I'm starting to feel the crazy creep back into me. I'm trying to repress it, but certain things that usually don't get to me are starting to get to me again and make me feel like a fucking psycho. I think I'm doing a pretty good job of hiding it, so at least I'm not letting everyone else know I'm insane. Also I have had a headache off and on for about a month...and when I say off and on I mean I am ecstatic to go an entire day without one. I have no money, and my mom isn't going to be able to pay me for the car like she said she would. I have 8 llbs of work due in the next two weeks, and I've barely made a dent in it (mostly my fault, but also the fact that I can't look at my computer screen for more than an hour without getting a horrible headache). I can't eat dairy anymore cause it makes me sick. My house is messy (all my fault). I'm ready to not feel like this. I don't want to fall in too deep again. I like liking myself and not being a burden to others. It's nice that way.

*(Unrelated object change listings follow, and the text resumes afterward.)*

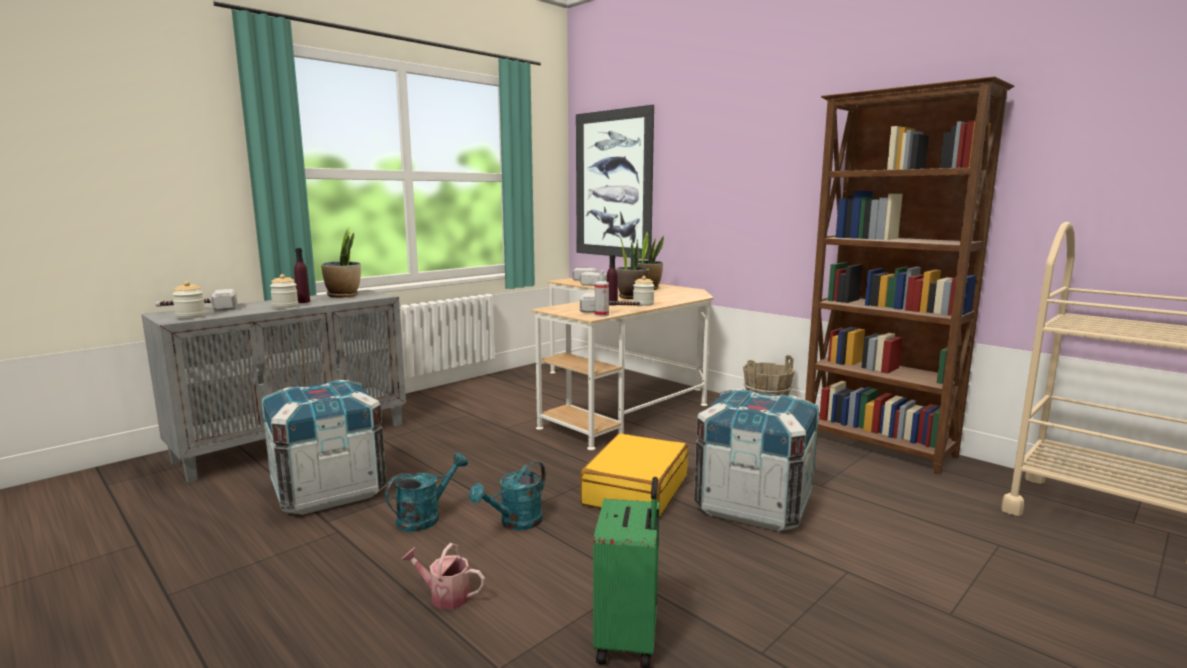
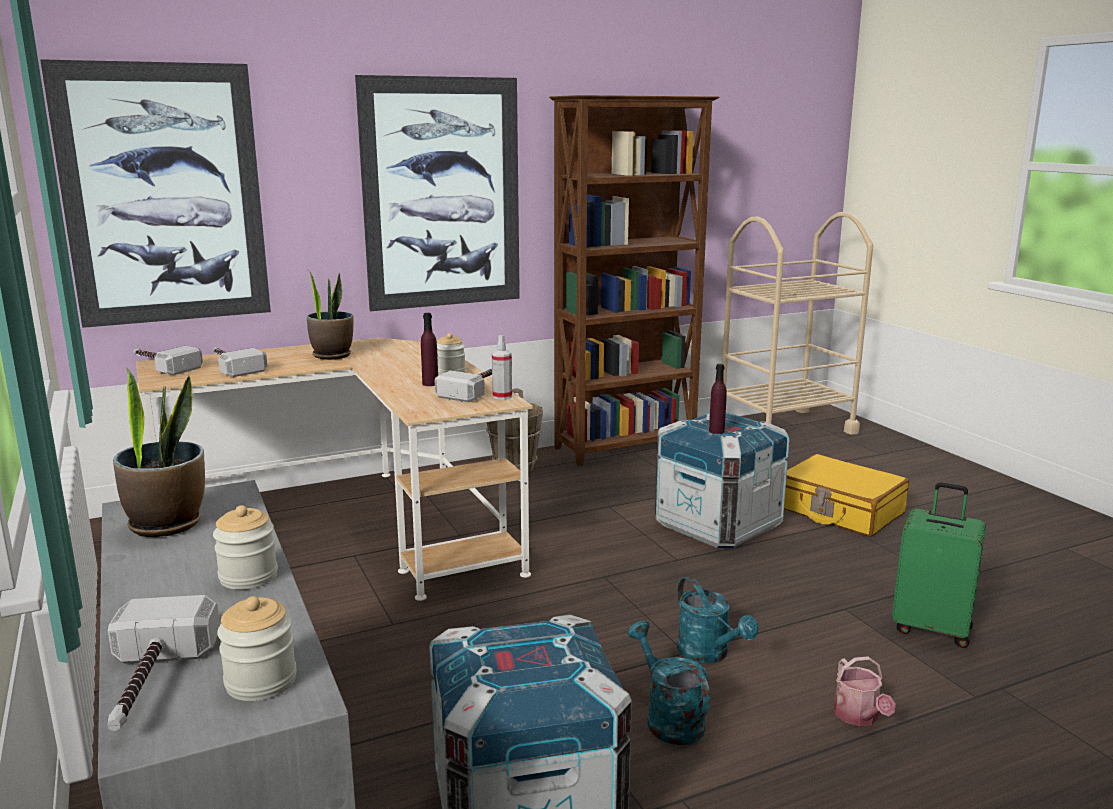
camera: 70 degrees left, 5 degrees up
purple bottle [294,248,310,303] -> purple bottle moved to [709,364,727,434]
watering can [401,543,485,609] -> watering can turned 45 degrees counterclockwise [834,656,896,726]
yellow suitcase [580,433,688,517] -> yellow suitcase moved to [784,454,909,537]
potted plant [616,236,650,299] -> none
none -> picture [355,75,520,311]

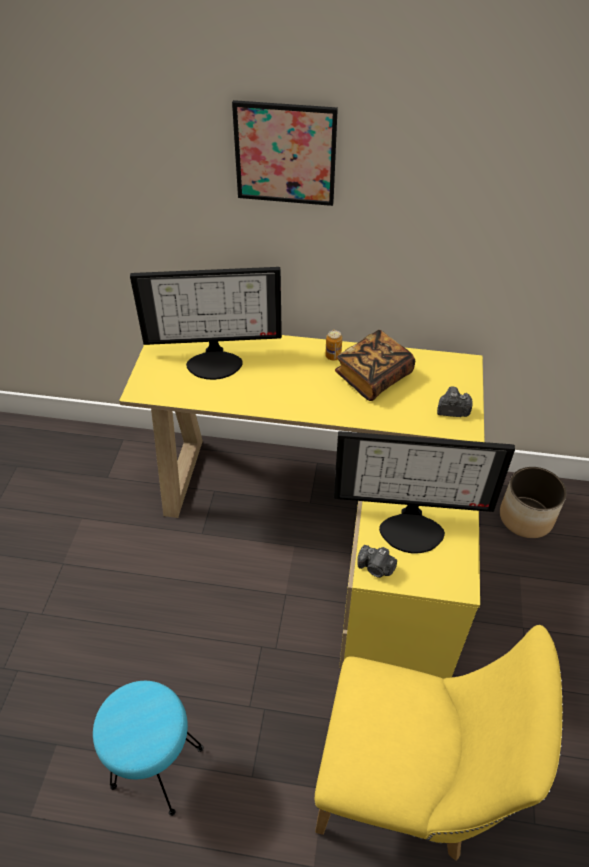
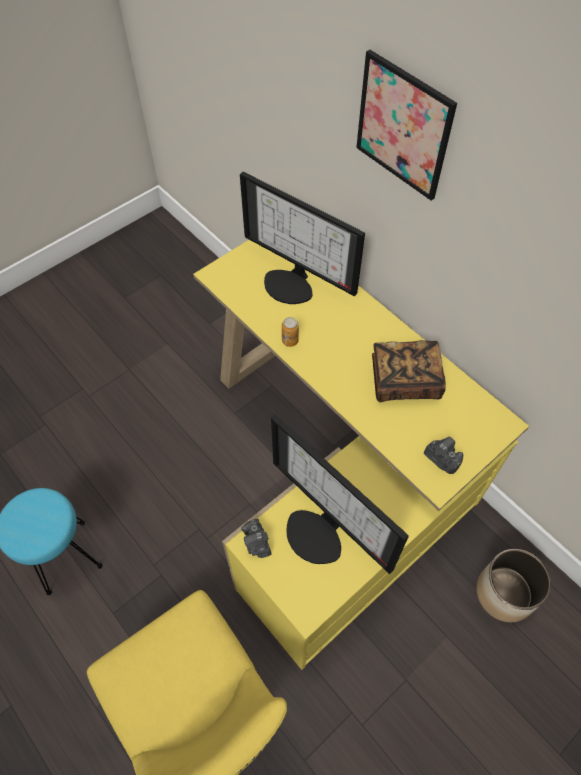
camera: 40 degrees right, 10 degrees up
can [325,330,342,360] -> can moved to [282,317,299,347]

edit I remember what I felt like then, and I don't feel like that now. I suppose the difference between then and now is that I am in control and independent. I love and want to have the people in my life, but I'm not constantly waiting for them to leave me, like I have in the past. If I am waiting for people to leave me, I am in essence hating myself, feeling as though the people I love would be great without me. I don't feel like this. If I am waiting for people to leave me, I tend to treat them badly, because maybe if I push then it is not them leaving but me pushing them away. I'm not pushing. If I am waiting for people to leave me, I let them do things to me that I don't deserve because if I make a fuss I might be seen as a burden and easier to leave and besides being unhappy with them is better than not being with them at all. But I don't keep anyone around me who doesn't love and respect me, and I tell them if what they are doing is hurting me. I hate being a girl sometimes, but at least I've gotten to the point where I can just simply leave a situation, cool down, and be ok. In the past I would have left, went home, and cried so hard I was unable to breathe.

I know I'm not perfect and I know I don't treat everyone exactly as they deserve to be treated, but I make an effort to do so and to apologize if I don't. I want to be better in the ways that I am not.